*KUTIPAN DOKUMEN:*
Dalam kadar berbeda-beda, hidup belaka
dijalani oleh penduduk di tanah-tanah jajahan, pengungsi, minoritas yang
didiskriminasikan, korban pelanggaran HAM, serta mereka yang hak-haknya
diabaikan dan menjadi permainan kekuasaan. Kehidupan kaum marjinal
menyingkapkan kepada kita bahwa keadaan darurat telah jadi aturan harian
bagi mereka. Namun, hidup belaka yang mereka jalani tidak ada secara
alamiah. Hal itu adalah hasil praktik-praktik politik suatu rezim yang
mengubah politik menjadi sekadar alat kesintasan. Ketika
keputusan pemimpin diperjualbelikan, bukan hanya pemimpin itu sendiri
kehilangan martabatnya dengan berubah menjadi komoditas. Ruang yang
menganga di antara dirinya dan rakyat yang menerima keputusannya dengan
serta-merta berubah menjadi zona vakum hukum yang mengempaskan rakyat ke
dalam hidup belaka. Zona itulah tempat yang sangat rentan untuk
kesewenangan permainan kekuasaan. Percaloan, mafia, dan premanisme yang
merajalela di birokrasi, peradilan, dan parlemen melemparkan rakyat ke
dalam keadaan darurat yang konstan. Wajah mereka kita saksikan di
mana-mana. Suatu politik yang bermartabat menyangkut upaya-upaya penuh
keutamaan untuk mengubah hidup belaka menjadi hidup yang baik.

*KUMPULAN DATA:*
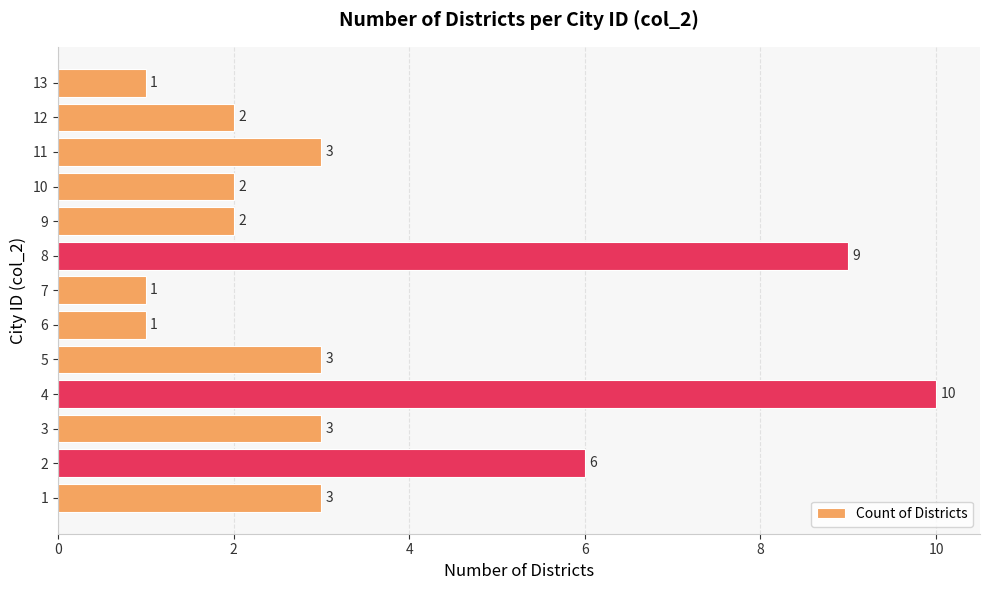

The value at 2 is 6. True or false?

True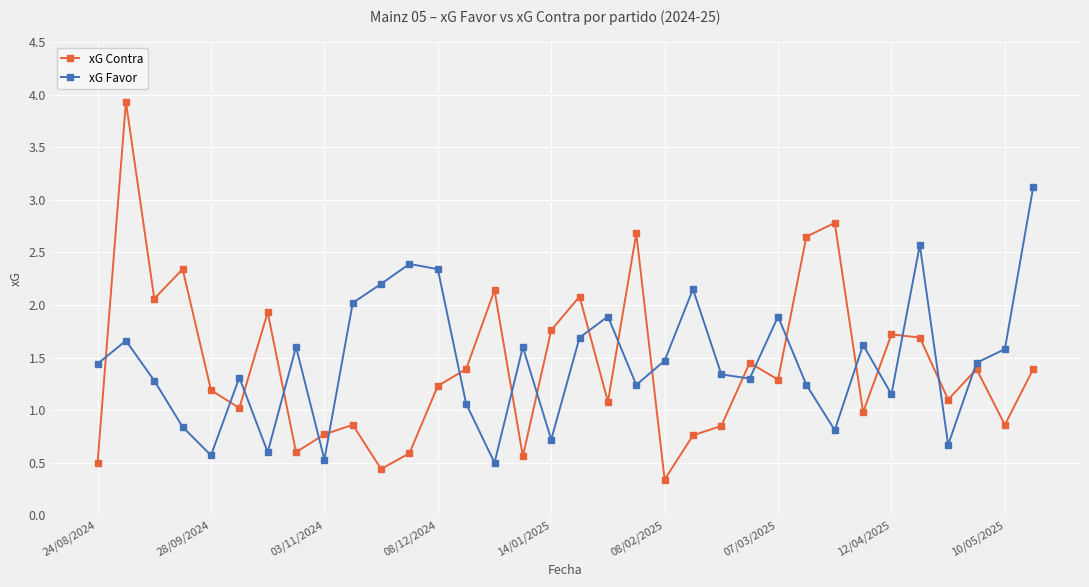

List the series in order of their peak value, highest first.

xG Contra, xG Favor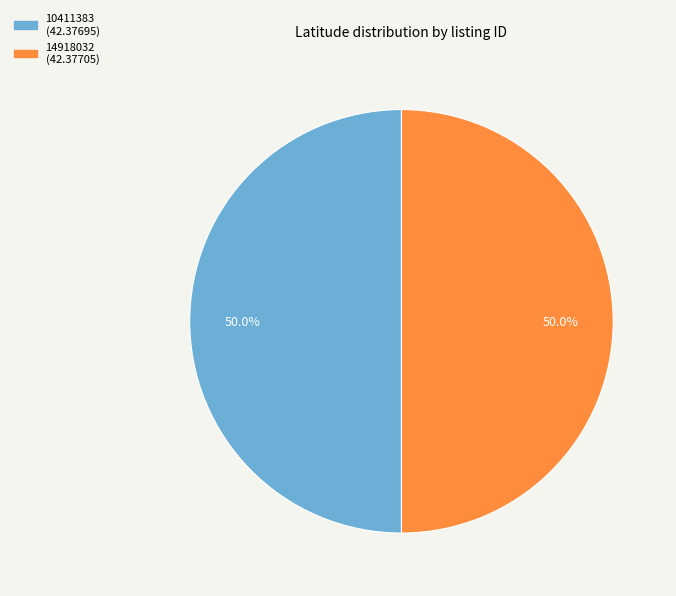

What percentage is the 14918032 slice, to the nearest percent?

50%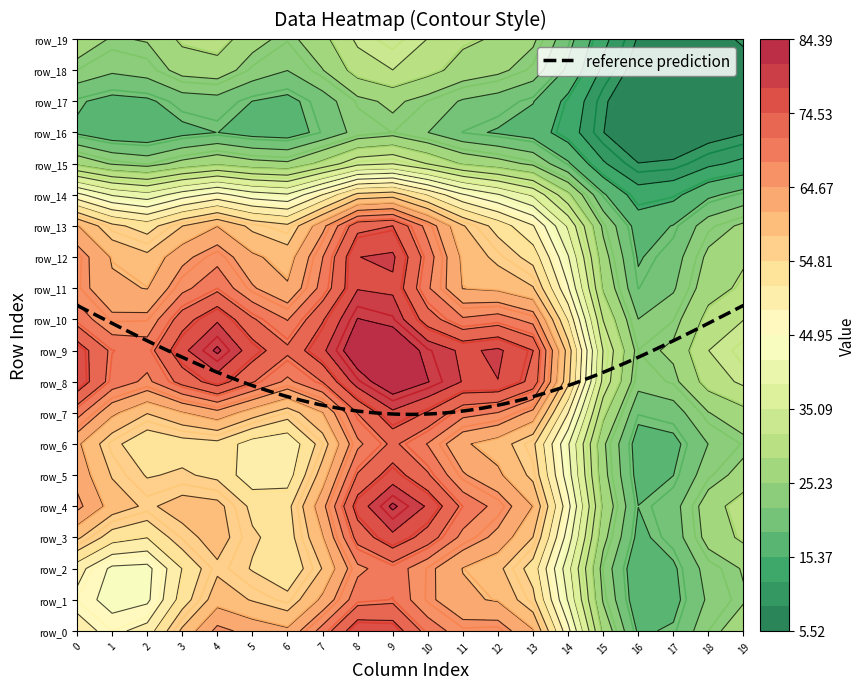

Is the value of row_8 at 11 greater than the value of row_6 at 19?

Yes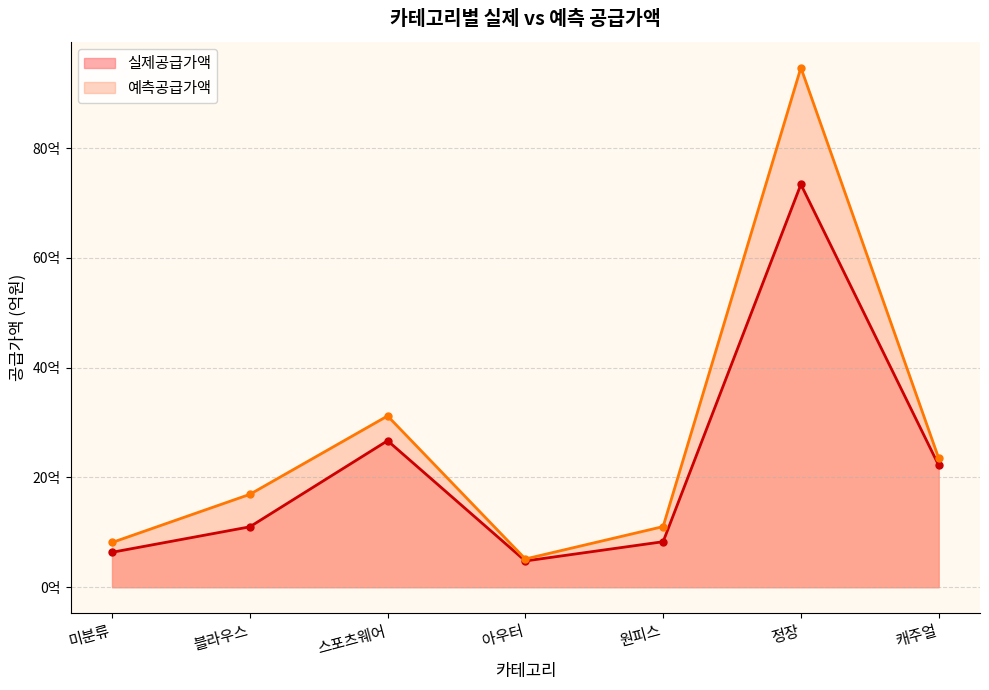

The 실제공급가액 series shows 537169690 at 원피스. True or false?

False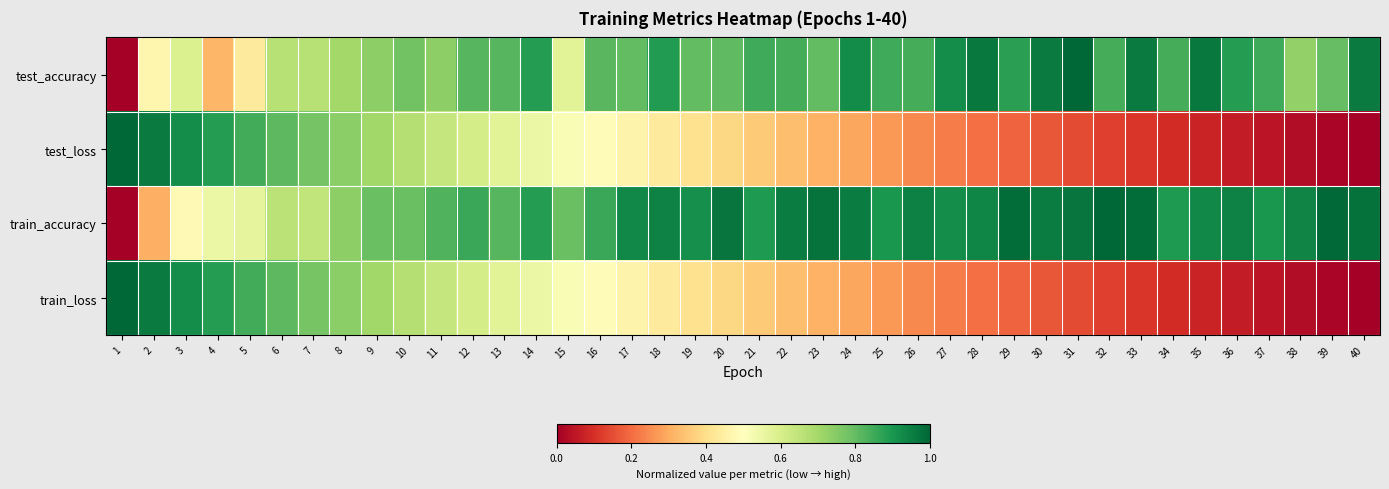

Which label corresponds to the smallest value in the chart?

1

*SOAL 1:* Tentukan apakah setiap pernyataan berikut sesuai dengan kutipan dokumen tentang hidup belaka di atas. Jawab ya atau tidak, lalu kutip kata-kata penentunya dari teks. (a) Hidup belaka yang dijalani kaum marjinal ada secara alamiah. (b) Percaloan, mafia, dan premanisme disebut merajalela di birokrasi, peradilan, dan parlemen. (c) Politik yang bermartabat menyangkut upaya mengubah hidup belaka menjadi hidup yang baik.
*SOAL 2:* Teruskan kutipan dokumen tentang hidup belaka dan politik yang bermartabat, dimulai setelah kalimat terakhirnya.

*JAWABAN TERTULIS 1:*
(a) Tidak: "Namun, hidup belaka yang mereka jalani tidak ada secara alamiah."
(b) Ya: "Percaloan, mafia, dan premanisme yang merajalela di birokrasi, peradilan, dan parlemen melemparkan rakyat ke dalam keadaan darurat yang konstan."
(c) Ya: "Suatu politik yang bermartabat menyangkut upaya-upaya penuh keutamaan untuk mengubah hidup belaka menjadi hidup yang baik."

*JAWABAN TERTULIS 2:*
Kita
boleh mengatakan bahwa para tokoh pergerakan kemerdekaan kita, antara
lain IJ Kasimo, mempraktikkan tindakan kepemimpinan yang bermartabat,
yakni pantang menjual keputusan mereka kepada pihak mana pun. Perjuangan
kemerdekaan itu sendiri adalah suatu upaya politis untuk memartabatkan
rakyat, yaitu mengubah nasib rakyat dari hidup belaka menjadi hidup yang
baik. Di zaman kita, ketika keputusan para pejabat publik dijualbelikan
dan banyak anggota masyarakat kita menjalani hidup belaka karena
menjadi permainan kekuasaan, contoh politik berintegritas, berkarakter,
dan prorakyat yang memancar dari tokoh seperti Kasimo menjadi normatif. Hanya
politik yang memartabatkan rakyat yang boleh disebut bermartabat.
Sebaliknya, untuk praktik-praktik politis yang tanpa malu lagi merampas
atau mengabaikan hak-hak rakyat demi kepentingan sendiri, yaitu politik
yang menjerumuskan rakyat ke dalam hidup belaka, tidak ada sebutan lain
selain—maaf, agak kasar—politik keparat para bajingan yang lemah
karakter. Politik macam itu bahkan kiranya akan dicibir oleh Machiavelli
sebagai tidak gagah.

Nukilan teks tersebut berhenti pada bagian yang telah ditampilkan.